Cadre de la réflexion et premières références iconographiques et théoriques

     La gratuité de l’art peut a priori sembler un leurre, en raison des nécessaires coûts de création et/ou de production des œuvres, lesquels peuvent de surcroît se multiplier selon le nombre d’artistes, de techniciens ou d’administratifs à mobiliser, par exemple lorsqu’il s’agit d’assurer un circuit de diffusion à grande échelle. Or, il s’agit, précisément, de montrer que l’art et la gratuité peuvent faire bon ménage, parce que de nombreux artistes revendiquent avec force ce partage non marchand de l’art, ou le coût minimal de l’œuvre, pour des raisons aussi bien économiques, idéologiques qu’esthétiques, et parce qu’ils sont nombreux à faire en sorte que la gratuité existe sous diverses formes.

     Les participants ont souhaité envisager, non seulement différents arts – théâtre, danse, cinéma, musique, arts plastiques ou arts de la rue –, mais également croiser plusieurs champs ou postures d’analyse – économie, politique culturelle, éthique, théorie esthétique ou processus créatif –, de manière à offrir un panorama diversifié de gratuités, et au-delà du don ou du partage de valeurs ou de biens communs.

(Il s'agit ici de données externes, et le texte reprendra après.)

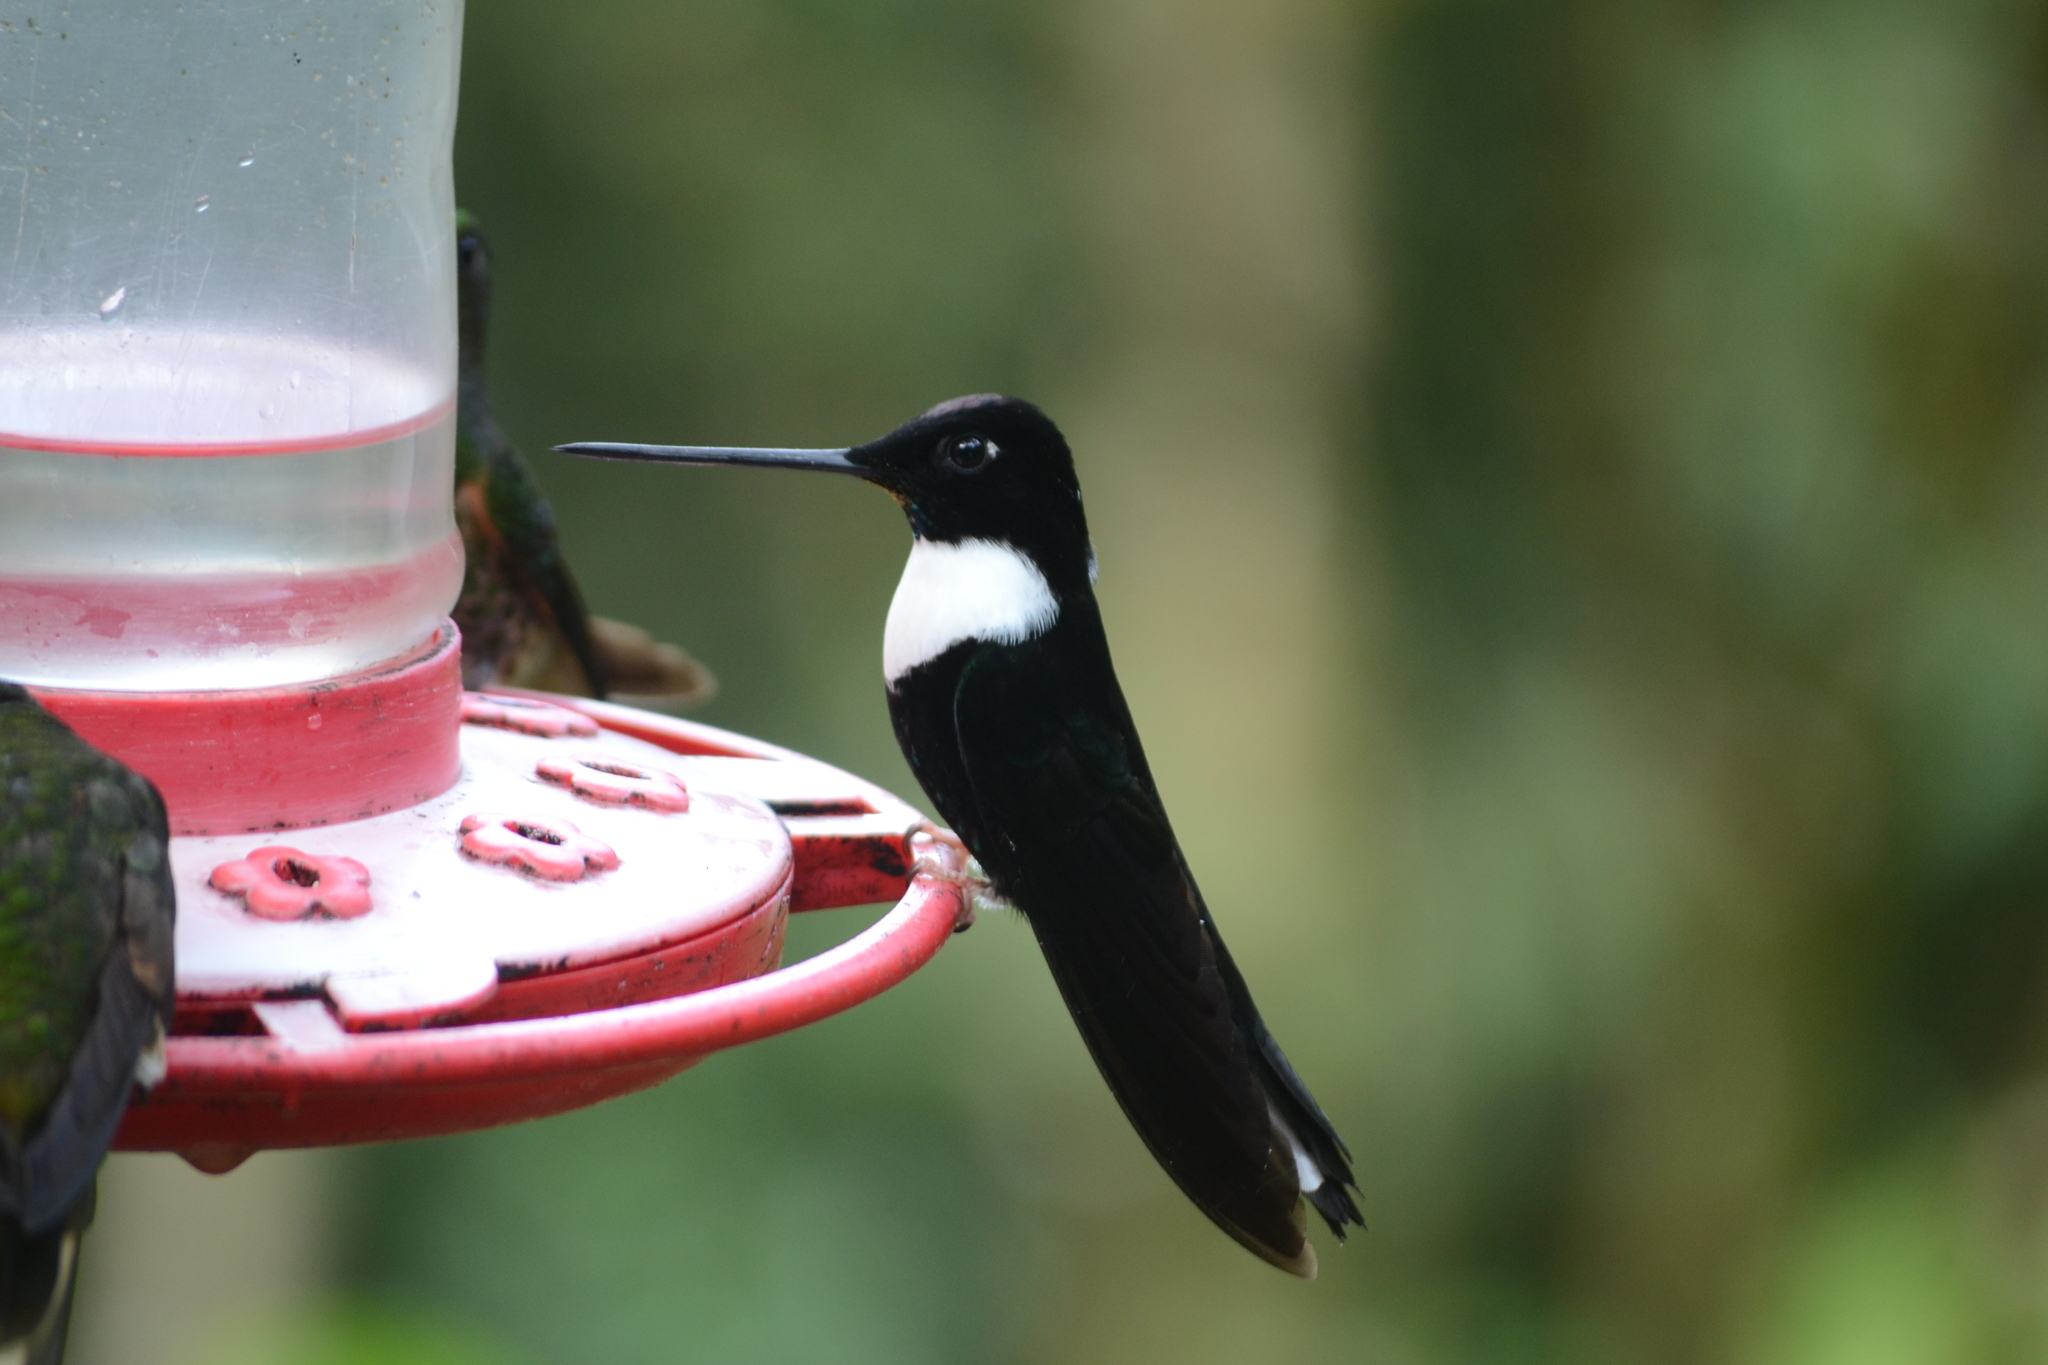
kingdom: Animalia
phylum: Chordata
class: Aves
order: Apodiformes
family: Trochilidae
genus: Coeligena
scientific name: Coeligena torquata
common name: Collared inca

     Premières pistes iconographiques (arts plastiques, danse, cinéma, musique, théâtre de rue) :

     Premières pistes théoriques :

  • BENJAMIN Walter, L’Œuvre d’art à l’ère de sa reproductibilité technique,inEssais 2 (1935-1940), Paris, Denoël, 1971.
  • BLOCH Ernst, Experimentum Mundi. Question, catégories de l’élaboration, praxis (trad. et notes G. Raulet), Paris, Payot, 1981.
  • FARCHY Joëlle, Maréchal Cécile, Sire Guillaume, La Gratuité à quel prix ? Circulation et échanges de biens culturels sur Internet, Paris, Presses de l’Ecole des Mines, 2015.
  • FAURE Christian, GIFFARD Alain, STIEGLER Bernard, Pour en finir avec la mécroissance, réflexions d’Ars Industrialis, Paris, Flammarion, 2009.
  • LAGARCE Jean-Luc, Du luxe et de l’impuissance, Besançon, Les Solitaires Intempestifs, 2004.
  • NAUGRETTE Catherine (dir.), Pratiques et esthétiques, t. 3, Le Coût et la gratuité, Paris, L’Harmattan, 2013.
  • RANCIERE Jacques, Le Spectateur émancipé, Paris, La Fabrique, 2008.
  • RANCIERE Jacques, Le Partage du sensible, Paris, La Fabrique, 2000.
  • SAGOT-DUVAUROUX Jean-Louis, Pour la gratuité, Paris, Desclée de Brouwer, 1995 ; rééd. De la gratuité, Paris, Editions de l’Eclat, 2006.
  • SAGOT-DUVAUROUX Jean-Louis (dir.), Pour la gratuité des services publics, Villeurbanne, Editions Golias, 2010.
  • SAGOT-DUVAUROUX Jean-Louis (dir.), La Gratuité, éloge de l’inestimable, MAUSS 35, Paris, La Découverte, 2010.

Projet

     Après un appel à participation proposé aux chercheurs de l’ACCRA, puis élargi à d’autres unités de recherche, le groupe de recherche « Utopies de la gratuité » s’est constitué. Des séances de travail de 2 h ont réuni, chaque mois, les participants de janvier 2016 à décembre 2017. Les contributions ont ensuite été individuellement finalisées, et collectivement relues, avec proposition progressive d’un agencement en quatre chapitres en 2018.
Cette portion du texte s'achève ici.